Further evidence implicating murine leukemia-like virus in the disorders of NZB mice was afforded by a study of antigens associated with murine leukemia virus (MuLV). MuLV group antigens were prevalent in extracts of spleen, kidney, and, to a lesser extent, thymus throughout a substantial portion of the life span of NZB mice as well as in extracts of lymphomas and sarcomas indigenous to the strain.
G (Gross) soluble antigen, type-specific antigen, was first detected in plasma of untreated NZB mice at 3 months of age.

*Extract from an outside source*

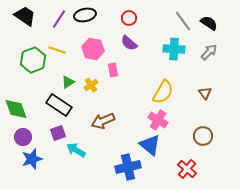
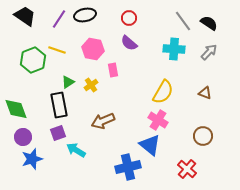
brown triangle: rotated 32 degrees counterclockwise
black rectangle: rotated 45 degrees clockwise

G soluble antigen production increased thereafter in line with age, with 50% of reactions becoming positive at 5.3 months and 100% at 7 to 9 months.

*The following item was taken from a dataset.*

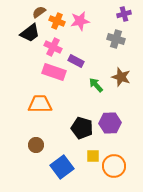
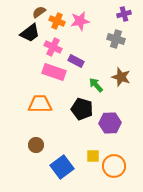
black pentagon: moved 19 px up
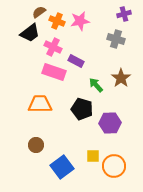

From months 3 to 9, the time-response curve for positive conversion of direct antiglobulin (Coombs) tests in untreated NZB mice corresponded closely to that for G soluble antigen production.
Beyond the 9th month, G soluble antigen underwent elimination from the plasma of NZB mice, with positive reactions reduced to 50% at 13.3 months and to 0% at 18 months. G natural antibody was first detected in the serum of NZB mice at about 10 months of age and increased thereafter in line with age. The curves for G antibody production and G soluble antigen elimination bore a reciprocal relation to each other with crossover at 50% response occurring at 13.3 months.
Significant proteinuria, a functional manifestation of membranous glomerulonephritis, became increasingly prevalent in female NZB mice as G soluble antigen was eliminated from plasma. Cumulative mortality of female NZB mice, mainly attributable to renal glomerular disease, increased in phase with G antibody production. MuLV group antigens were identified in the glomerular lesions by the immunofluorescence method.
Positive conversion of direct antiglobulin tests was significantly delayed by vaccinating baby NZB mice with formaldehyde-inactivated cell-free filtrates of older NZB mouse spleens. The plasmas of vaccinated NZB mice with negative direct antiglobulin reactions at 4 to 7 months were likewise negative when tested for G soluble antigen. The 50% response time for G antibody production in the vaccinated NZB mice occurred at 7.3 months, that is, 6 months earlier than in untreated NZB mice.
The collective findings implicate murine leukemia-like virus in the etiology of autoimmune hemolytic disease and membranous glomerulonephritis, as well as malignant lymphoma, of NZB mice and suggest that virus-specified cell-surface and soluble antigen is a factor in the immunopathogenesis of the renal disease and possibly also the autoimmune hemolytic disease.